## TASK STATEMENT
All lines that hold the string "ankle" should be copied. Find them in the listing below.
◆ ◆ ◆ ◆ ◆ ◆ ◆
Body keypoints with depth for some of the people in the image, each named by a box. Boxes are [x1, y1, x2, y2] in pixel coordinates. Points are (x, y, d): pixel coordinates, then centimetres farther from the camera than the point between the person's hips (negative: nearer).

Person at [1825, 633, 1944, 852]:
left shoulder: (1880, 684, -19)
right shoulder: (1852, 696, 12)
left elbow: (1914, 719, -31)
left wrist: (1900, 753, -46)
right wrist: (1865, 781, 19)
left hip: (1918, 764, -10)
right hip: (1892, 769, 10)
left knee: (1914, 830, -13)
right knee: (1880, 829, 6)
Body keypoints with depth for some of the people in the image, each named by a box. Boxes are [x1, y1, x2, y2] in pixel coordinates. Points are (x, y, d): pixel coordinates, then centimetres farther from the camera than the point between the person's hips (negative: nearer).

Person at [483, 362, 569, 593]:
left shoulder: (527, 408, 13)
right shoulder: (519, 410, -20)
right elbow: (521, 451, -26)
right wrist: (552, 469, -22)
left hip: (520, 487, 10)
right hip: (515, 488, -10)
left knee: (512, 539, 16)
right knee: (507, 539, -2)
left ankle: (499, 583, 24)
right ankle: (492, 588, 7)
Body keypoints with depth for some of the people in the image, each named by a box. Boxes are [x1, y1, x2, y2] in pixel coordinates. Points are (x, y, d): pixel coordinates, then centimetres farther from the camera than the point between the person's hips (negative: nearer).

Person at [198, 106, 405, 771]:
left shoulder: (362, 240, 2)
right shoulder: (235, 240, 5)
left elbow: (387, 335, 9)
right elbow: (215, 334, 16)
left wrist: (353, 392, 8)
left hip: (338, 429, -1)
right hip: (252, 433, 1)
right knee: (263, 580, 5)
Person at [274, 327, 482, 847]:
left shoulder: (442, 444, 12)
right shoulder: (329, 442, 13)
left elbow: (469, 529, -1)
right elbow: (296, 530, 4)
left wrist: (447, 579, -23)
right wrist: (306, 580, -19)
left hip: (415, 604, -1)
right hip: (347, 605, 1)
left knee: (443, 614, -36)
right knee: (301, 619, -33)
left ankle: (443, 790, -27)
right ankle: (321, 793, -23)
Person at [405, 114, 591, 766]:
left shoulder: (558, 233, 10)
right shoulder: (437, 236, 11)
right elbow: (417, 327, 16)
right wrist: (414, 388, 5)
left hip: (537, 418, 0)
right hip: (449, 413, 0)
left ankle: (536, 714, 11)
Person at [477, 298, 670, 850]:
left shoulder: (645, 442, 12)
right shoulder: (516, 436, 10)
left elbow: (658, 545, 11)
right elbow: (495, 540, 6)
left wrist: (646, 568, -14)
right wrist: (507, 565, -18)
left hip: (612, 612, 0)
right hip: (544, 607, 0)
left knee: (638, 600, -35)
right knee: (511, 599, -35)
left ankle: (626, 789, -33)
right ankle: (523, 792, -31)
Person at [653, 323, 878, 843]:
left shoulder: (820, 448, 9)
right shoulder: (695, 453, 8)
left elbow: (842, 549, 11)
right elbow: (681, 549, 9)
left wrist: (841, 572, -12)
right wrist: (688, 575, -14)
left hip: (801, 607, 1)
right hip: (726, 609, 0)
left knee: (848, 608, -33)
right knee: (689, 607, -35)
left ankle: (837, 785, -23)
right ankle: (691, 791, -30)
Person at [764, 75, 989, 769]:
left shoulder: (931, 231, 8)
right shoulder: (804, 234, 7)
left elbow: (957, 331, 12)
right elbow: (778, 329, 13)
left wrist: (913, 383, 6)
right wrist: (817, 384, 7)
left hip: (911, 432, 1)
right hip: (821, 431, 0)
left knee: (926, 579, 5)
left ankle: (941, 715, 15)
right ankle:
◆ ◆ ◆ ◆ ◆ ◆ ◆
## RESPONSE FOR THIS EXERCISE
left ankle: (499, 583, 24)
right ankle: (492, 588, 7)
left ankle: (443, 790, -27)
right ankle: (321, 793, -23)
left ankle: (536, 714, 11)
left ankle: (626, 789, -33)
right ankle: (523, 792, -31)
left ankle: (837, 785, -23)
right ankle: (691, 791, -30)
left ankle: (941, 715, 15)
right ankle:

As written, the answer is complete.